I have a wrapped quartz crystal - on the first day I gave an extra mask to a man who didn't have much money and wanted one for his partner.  He came back later and presented me with the crystal, which he had mined himself in Arkansas. What a splendid gift!  My angelic friend (I don't know his name) immediately noticed my crystal, and said it was to help me.  So the conversation led into the morning's synchronicity, my little "paper airplane".  I think, had I not encountered this person, I would have completely forgotten about it.

He commented that it was "Written in the hand of a child learning his or her letters, in pencil.  Basic.  Not like the abstractions we "adults" make.  Like the work of real farmers is basic, the ground that supports us.  Without their labor, without the alchemy and generosity of the land and the farmers, none of this" (he made an expansive gesture indicating the vast urban complex called Los Angeles we were standing more or less in the center of) "none of this would exist.  The farmers and land sustain it all.  All the "higher" sophistication of our civilization falls apart when the land fails to care for us, and the true farmers, not those chemical factories, but true farmers..........aren't understood."

I might add that I thought it was Earth Day, and I'd somehow forgotten.
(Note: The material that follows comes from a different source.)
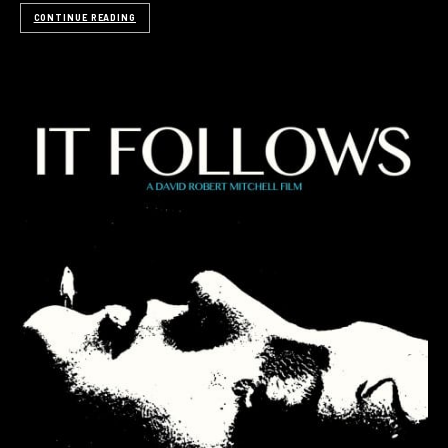
CONTINUE READING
I was wrong, but I think that gives further weight to his observation. "Feed and Plant is a profound message for all of us.  Especially now."  And then we shook hands, wished each other a great day, and parted ways.  My energy had completely changed, and I stood there with my mouth open.

"FEED" and "PLANT".   All of my  alienation, loneliness, lack of purpose, all those grand complexities...... if Angels deliver the occasional message in the form of  grubby paper planes, and then send an occasional human representative just to make sure attention is paid - well. that's otherwise called Grace.   I may not be a farmer, but we can all be farmers, literally by planting and growing even if it's a window box, getting our hands in the Earth, connecting with the alchemy and gift of the Earth.  As a universal message, it should be Earth Day everyday.

We all can, and do, "plant".  As an artist, I can plant beauty, inspiration, I can encourage others to do the same.  I can recognize the "trees" I'm planting, and have planted,  in my life.  Feed yourself and others with what sustains and nourishes.  Plant seeds that will feed the future, plant seeds that will grow into trees.  It doesn't need to be complicated at all.  Even sparrows do it.